* **Fragmento del documento**:
En cuanto a la desagregación sectorial, varias categorías registraron crecimientos de su actividad superiores al 5%, como el sector agrícola y forestal, la pesca, la minería, los servicios financieros, los servicios básicos y el comercio. A pesar del dinamismo que mostró la economía en 2018, el ritmo de crecimiento comenzó a decaer en el segundo semestre, lo que se ha mantenido en los primeros seis meses de 2019, con una velocidad de expansión menor que la esperada. Dentro de este resultado se incluye la baja que presentó la minería en el primer trimestre del año, debido a las fuertes lluvias que llevaron a la suspensión de faenas extractivas. El comercio, si bien sigue creciendo, refleja la existencia de una mayor competencia, con ventas a menores precios, y el impacto negativo que ha tenido la disminución de la llegada de turistas argentinos. La construcción ha mantenido su ritmo de expansión y es uno de los sectores que se espera que sostengan la actividad.

Para 2019, la Comisión Económica para América Latina y el Caribe (CEPAL) prevé un crecimiento de la economía de Chile del 2,8%, sustentado en que la inversión continúe en sectores como la construcción y la minería, y aumente en los sectores forestal y acuícola. Por otra parte, el consumo seguiría teniendo un resultado positivo, aunque menos dinámico, lo que se aprecia, por ejemplo, en una menor venta de automóviles. Las exportaciones, en tanto, presentarían un nivel menor que el registrado en el período anterior.

c) La inflación, las remuneraciones y el empleo

En 2018 la tasa de inflación fue del 2,6%, levemente superior al 2,3% registrado en 2017, y siguió estando en el tramo inferior del rango de entre el 2% y el 4% establecido como objetivo por el banco central. La recuperación de la demanda interna redundó en que la variación de precios se acercara al centro de dicho rango. Sin embargo, la inflación fue contenida debido a que el traspaso de la depreciación del tipo de cambio fue menor que lo esperado, a lo que se sumaron factores de oferta como menores costos de producción, mayor competencia en los mercados y una mayor oferta laboral como efecto de la inmigración. Un mayor ritmo de crecimiento de la actividad en el segundo semestre de 2019, junto a factores como la depreciación del tipo de cambio y el aumento de la tarifa del servicio eléctrico hacen prever un aumento del nivel de los precios para 2019, con lo que se espera que la inflación se ubique levemente por debajo del 3% y converja a este valor entre 2020 y 2021.

* **Actividades**:
A: Según el fragmento del documento, ¿cuál fue la tasa de inflación en 2018?
B: Enumera todas las categorías que, según el fragmento del documento, registraron crecimientos de su actividad superiores al 5%.
C: Reproduce el texto del fragmento del documento comprendido entre "Para 2019, la" y "el período anterior.", ambos incluidos.

(Registros extraídos de un conjunto de datos)
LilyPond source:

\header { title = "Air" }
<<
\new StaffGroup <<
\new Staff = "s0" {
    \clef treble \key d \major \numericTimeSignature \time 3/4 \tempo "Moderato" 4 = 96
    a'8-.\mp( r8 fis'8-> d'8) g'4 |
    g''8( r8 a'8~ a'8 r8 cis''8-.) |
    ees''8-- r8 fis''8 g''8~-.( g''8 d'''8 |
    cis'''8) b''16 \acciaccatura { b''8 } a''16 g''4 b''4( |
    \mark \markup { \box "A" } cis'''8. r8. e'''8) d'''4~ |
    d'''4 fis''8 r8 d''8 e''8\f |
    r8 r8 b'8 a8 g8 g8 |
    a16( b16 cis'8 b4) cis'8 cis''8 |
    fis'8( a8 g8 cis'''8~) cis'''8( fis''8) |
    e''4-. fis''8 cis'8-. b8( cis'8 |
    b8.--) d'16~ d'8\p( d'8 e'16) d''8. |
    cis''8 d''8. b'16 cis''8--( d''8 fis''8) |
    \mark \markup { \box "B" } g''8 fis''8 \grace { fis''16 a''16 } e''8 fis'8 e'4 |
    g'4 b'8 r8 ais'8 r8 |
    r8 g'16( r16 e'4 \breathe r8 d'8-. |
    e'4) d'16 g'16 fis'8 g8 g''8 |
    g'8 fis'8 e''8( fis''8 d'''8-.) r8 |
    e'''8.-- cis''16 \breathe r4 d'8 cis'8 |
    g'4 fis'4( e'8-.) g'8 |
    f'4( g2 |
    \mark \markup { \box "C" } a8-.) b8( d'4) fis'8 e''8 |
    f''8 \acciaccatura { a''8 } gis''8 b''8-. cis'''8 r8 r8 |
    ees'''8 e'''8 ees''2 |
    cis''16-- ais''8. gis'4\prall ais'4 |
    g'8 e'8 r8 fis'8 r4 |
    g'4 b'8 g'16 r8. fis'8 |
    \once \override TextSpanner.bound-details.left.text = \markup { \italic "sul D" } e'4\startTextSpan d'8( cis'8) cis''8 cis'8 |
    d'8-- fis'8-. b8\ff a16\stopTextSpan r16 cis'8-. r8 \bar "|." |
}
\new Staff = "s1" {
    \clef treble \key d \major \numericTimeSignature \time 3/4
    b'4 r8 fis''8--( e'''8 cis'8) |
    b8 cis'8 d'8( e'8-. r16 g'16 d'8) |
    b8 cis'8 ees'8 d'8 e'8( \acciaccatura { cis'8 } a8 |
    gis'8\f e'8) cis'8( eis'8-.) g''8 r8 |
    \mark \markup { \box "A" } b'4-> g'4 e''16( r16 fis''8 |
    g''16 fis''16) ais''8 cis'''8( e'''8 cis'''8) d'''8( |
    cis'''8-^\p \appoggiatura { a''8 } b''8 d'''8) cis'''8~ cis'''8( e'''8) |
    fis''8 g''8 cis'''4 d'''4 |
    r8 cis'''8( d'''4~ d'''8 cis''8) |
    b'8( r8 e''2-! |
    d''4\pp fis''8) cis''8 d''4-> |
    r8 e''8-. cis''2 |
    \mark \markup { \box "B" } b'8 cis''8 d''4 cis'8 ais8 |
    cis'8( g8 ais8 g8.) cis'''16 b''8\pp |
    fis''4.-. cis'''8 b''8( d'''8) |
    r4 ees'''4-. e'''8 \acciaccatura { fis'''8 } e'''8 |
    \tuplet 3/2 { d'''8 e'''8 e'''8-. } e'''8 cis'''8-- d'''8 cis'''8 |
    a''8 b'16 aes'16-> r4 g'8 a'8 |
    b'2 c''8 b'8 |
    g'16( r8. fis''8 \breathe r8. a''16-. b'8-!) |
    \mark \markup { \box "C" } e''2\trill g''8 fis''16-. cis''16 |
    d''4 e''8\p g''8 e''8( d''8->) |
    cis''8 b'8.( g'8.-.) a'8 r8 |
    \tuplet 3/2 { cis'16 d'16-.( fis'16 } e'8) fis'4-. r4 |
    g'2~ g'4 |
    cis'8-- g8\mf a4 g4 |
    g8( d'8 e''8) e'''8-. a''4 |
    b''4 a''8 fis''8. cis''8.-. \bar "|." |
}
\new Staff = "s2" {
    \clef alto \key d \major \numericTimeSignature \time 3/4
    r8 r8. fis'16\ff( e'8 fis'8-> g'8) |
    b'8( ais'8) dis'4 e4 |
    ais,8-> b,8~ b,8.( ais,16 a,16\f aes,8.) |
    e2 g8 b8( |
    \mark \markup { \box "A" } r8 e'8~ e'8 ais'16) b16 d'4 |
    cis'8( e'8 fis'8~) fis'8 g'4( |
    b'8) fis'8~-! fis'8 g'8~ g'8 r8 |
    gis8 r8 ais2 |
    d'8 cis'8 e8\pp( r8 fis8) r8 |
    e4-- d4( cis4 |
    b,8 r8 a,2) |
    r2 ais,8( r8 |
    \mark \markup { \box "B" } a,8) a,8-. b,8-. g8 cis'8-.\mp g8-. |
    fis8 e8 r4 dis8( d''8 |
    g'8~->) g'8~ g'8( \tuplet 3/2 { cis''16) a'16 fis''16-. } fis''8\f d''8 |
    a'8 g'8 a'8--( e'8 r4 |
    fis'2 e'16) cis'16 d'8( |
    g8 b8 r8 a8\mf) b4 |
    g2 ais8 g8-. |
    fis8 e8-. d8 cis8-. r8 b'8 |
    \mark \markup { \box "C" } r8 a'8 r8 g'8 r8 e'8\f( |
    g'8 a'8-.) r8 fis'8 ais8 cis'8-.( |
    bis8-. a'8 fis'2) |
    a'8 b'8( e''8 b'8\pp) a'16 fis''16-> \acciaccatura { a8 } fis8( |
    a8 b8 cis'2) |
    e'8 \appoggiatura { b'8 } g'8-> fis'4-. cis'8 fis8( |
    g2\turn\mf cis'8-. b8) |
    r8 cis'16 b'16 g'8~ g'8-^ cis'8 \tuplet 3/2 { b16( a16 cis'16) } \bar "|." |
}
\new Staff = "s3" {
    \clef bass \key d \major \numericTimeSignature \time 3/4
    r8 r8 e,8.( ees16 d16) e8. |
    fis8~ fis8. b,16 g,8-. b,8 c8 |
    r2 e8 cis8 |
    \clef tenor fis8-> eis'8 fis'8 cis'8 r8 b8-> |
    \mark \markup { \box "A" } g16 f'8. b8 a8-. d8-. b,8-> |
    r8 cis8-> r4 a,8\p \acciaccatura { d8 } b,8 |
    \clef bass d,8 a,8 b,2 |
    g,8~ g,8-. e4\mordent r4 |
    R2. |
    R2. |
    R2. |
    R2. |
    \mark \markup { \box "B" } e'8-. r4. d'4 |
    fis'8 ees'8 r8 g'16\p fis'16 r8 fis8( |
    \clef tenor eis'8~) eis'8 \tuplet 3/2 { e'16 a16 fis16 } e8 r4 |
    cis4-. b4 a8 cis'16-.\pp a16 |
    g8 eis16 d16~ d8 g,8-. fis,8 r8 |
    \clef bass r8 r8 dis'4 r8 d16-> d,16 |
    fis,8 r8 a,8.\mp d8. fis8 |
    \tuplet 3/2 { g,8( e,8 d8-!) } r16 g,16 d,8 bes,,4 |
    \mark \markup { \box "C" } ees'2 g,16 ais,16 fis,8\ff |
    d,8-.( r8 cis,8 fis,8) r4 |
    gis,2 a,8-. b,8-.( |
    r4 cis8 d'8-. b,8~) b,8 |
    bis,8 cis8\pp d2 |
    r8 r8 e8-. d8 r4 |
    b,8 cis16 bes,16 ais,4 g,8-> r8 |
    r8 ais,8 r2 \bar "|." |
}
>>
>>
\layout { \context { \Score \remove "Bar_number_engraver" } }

* **Respuestas**:
A: Fue del 2,6%.

B: El sector agrícola y forestal, la pesca, la minería, los servicios financieros, los servicios básicos y el comercio.

C:
Para 2019, la Comisión Económica para América Latina y el Caribe (CEPAL) prevé un crecimiento de la economía de Chile del 2,8%, sustentado en que la inversión continúe en sectores como la construcción y la minería, y aumente en los sectores forestal y acuícola. Por otra parte, el consumo seguiría teniendo un resultado positivo, aunque menos dinámico, lo que se aprecia, por ejemplo, en una menor venta de automóviles. Las exportaciones, en tanto, presentarían un nivel menor que el registrado en el período anterior.